_What the exercise asks_
For the entries below, report the number of lines where the string "round" appears, and only that number.

>>>

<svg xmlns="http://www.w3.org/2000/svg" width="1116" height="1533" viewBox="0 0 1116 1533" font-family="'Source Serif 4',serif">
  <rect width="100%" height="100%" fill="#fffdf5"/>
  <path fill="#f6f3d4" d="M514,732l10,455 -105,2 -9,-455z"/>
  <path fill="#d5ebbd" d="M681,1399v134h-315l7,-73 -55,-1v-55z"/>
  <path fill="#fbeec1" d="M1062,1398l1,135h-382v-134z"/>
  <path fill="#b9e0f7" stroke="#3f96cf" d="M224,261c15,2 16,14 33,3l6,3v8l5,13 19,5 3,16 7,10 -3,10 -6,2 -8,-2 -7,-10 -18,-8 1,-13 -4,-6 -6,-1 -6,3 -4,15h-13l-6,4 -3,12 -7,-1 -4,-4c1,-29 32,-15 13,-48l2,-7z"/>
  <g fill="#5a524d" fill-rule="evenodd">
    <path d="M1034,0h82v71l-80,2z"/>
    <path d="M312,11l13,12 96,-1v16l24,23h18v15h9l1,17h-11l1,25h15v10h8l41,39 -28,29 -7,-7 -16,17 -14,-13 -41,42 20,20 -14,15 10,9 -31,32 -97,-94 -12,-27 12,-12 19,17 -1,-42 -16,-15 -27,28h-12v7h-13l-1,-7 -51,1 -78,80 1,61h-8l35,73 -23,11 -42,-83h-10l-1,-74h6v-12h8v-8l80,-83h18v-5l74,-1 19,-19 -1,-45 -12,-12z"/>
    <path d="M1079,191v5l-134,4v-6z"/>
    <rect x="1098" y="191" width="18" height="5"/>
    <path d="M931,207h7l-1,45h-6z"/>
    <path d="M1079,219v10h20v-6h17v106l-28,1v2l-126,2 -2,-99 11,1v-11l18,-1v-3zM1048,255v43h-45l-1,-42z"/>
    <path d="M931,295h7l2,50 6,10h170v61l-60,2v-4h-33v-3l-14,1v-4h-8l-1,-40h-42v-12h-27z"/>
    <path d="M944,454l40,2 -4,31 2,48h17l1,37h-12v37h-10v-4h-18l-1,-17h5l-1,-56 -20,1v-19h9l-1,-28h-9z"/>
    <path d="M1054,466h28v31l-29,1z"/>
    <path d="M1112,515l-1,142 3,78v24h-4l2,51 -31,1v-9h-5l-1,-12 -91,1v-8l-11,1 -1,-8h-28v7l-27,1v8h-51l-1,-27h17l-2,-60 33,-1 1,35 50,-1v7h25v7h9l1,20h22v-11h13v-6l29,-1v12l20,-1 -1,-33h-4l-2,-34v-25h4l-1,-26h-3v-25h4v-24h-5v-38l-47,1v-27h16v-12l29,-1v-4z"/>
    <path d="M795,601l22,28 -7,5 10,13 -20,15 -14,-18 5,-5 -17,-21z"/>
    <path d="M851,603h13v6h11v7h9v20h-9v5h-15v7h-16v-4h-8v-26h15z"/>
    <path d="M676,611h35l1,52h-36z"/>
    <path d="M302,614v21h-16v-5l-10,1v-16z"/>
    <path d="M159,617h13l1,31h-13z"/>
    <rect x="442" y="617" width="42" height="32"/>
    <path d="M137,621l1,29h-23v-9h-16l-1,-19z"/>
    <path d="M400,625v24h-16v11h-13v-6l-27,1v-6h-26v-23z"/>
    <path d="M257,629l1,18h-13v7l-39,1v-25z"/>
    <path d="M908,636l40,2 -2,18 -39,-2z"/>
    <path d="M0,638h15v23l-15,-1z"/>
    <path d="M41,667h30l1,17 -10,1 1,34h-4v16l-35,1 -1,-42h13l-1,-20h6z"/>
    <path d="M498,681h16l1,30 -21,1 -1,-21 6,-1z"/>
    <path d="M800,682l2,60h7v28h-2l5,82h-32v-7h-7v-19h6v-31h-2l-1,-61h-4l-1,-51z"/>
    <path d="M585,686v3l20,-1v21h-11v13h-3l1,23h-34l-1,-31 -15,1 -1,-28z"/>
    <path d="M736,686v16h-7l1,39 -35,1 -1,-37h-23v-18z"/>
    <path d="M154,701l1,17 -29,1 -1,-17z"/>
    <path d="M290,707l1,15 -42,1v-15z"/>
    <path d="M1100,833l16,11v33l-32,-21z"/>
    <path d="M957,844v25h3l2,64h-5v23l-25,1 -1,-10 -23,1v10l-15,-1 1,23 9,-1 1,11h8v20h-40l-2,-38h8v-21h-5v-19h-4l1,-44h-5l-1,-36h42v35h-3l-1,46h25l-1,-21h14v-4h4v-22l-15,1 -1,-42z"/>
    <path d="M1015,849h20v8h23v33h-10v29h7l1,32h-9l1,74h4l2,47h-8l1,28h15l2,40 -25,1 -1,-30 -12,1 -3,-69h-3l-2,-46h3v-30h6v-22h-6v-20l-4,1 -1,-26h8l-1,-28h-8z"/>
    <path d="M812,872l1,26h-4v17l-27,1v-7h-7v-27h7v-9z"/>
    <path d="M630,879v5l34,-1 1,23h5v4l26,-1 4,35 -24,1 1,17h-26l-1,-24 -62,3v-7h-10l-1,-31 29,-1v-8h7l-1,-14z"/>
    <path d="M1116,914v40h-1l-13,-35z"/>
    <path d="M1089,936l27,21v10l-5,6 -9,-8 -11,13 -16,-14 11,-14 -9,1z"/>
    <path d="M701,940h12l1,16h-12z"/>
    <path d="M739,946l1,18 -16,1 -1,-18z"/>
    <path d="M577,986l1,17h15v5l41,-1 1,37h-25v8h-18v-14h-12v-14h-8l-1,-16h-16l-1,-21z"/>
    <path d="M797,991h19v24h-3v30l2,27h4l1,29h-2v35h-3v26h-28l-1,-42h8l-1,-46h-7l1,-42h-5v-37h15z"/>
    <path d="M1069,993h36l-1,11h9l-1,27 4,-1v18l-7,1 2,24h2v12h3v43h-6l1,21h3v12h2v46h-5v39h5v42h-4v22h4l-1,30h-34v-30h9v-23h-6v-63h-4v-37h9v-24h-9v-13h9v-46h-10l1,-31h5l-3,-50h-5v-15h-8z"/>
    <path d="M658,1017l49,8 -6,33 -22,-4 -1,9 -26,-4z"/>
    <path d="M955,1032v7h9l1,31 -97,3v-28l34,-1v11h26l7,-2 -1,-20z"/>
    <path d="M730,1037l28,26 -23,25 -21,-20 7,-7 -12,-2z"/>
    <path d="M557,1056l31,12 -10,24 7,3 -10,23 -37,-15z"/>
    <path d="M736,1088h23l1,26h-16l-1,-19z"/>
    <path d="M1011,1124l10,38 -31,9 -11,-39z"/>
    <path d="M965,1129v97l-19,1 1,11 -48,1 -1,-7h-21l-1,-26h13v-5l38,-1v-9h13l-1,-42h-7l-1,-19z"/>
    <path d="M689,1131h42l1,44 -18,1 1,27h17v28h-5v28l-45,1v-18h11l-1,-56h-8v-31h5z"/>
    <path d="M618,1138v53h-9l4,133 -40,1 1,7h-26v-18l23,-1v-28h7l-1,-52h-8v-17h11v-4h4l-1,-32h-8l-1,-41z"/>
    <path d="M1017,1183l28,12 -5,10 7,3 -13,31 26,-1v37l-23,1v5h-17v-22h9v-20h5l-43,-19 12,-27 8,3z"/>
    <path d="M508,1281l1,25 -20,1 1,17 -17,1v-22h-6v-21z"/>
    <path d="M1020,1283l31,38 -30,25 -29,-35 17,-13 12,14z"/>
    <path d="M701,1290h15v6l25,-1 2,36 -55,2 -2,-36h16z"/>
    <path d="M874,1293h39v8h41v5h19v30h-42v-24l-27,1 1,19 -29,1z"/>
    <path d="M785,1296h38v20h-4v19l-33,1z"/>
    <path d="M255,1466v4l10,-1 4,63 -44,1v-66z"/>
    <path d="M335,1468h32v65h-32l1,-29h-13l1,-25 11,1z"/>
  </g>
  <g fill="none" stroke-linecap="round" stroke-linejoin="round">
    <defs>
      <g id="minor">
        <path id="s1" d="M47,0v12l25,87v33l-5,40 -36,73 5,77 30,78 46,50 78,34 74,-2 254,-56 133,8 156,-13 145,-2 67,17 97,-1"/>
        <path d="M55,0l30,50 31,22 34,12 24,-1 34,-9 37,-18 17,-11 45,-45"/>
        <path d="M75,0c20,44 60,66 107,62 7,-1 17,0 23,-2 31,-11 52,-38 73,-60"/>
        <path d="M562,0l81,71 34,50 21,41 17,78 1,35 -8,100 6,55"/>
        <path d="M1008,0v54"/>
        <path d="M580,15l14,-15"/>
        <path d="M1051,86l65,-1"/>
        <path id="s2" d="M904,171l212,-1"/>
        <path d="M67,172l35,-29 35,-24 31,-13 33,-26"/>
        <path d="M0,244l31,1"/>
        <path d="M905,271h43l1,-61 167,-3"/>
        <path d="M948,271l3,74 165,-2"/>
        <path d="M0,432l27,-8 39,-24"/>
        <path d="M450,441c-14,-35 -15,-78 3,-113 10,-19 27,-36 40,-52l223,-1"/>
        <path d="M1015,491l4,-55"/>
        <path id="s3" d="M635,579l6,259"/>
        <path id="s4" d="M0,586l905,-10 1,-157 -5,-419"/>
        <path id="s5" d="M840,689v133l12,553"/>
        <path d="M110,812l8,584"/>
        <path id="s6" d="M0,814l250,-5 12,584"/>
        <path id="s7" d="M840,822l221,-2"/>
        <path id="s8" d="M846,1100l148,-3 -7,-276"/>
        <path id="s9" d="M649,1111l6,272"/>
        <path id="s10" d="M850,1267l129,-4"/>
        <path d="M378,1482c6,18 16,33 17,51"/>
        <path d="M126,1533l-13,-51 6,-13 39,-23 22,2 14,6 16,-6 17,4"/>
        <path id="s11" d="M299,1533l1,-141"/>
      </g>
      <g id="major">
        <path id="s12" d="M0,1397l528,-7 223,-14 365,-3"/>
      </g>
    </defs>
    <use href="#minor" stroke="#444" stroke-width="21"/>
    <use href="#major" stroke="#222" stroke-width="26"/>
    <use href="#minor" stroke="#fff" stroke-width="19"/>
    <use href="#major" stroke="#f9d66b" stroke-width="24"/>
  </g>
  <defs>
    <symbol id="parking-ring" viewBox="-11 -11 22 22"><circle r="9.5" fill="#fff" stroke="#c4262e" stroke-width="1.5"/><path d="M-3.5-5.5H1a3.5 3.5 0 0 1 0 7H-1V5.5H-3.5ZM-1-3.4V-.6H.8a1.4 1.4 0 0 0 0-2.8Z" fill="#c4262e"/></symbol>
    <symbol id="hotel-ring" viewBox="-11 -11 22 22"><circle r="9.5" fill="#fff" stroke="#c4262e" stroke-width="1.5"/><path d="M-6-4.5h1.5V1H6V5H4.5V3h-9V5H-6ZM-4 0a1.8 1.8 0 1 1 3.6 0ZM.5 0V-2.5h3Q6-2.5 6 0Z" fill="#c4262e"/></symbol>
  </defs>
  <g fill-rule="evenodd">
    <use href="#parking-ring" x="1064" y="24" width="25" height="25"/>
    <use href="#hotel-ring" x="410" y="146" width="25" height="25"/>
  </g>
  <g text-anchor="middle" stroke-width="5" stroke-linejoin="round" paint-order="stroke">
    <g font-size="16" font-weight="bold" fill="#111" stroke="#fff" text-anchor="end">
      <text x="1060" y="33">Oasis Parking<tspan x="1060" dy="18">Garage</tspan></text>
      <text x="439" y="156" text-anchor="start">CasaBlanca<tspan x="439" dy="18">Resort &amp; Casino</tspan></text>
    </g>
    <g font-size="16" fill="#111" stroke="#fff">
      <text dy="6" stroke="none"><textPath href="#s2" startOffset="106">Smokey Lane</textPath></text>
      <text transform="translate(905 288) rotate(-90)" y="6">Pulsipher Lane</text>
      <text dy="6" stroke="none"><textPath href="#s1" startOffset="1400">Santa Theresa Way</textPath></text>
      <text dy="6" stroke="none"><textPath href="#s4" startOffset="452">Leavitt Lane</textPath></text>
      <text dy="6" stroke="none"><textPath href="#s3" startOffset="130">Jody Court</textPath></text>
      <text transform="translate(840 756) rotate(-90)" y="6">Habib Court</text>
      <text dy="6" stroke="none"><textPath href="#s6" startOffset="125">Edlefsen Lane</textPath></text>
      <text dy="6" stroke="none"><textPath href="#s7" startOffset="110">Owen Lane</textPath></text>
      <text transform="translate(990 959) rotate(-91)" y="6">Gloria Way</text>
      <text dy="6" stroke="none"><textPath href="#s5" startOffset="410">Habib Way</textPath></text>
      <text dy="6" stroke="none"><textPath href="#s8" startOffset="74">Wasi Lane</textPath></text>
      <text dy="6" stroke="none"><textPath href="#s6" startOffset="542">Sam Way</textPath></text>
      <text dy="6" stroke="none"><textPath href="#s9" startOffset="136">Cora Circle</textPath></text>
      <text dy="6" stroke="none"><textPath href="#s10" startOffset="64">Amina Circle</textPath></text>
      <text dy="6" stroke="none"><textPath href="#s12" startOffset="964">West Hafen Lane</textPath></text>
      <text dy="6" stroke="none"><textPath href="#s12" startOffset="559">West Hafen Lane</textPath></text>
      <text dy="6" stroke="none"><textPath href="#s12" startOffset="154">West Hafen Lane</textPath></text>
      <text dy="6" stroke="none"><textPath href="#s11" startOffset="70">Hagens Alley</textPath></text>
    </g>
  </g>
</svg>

<<<

_Result_
2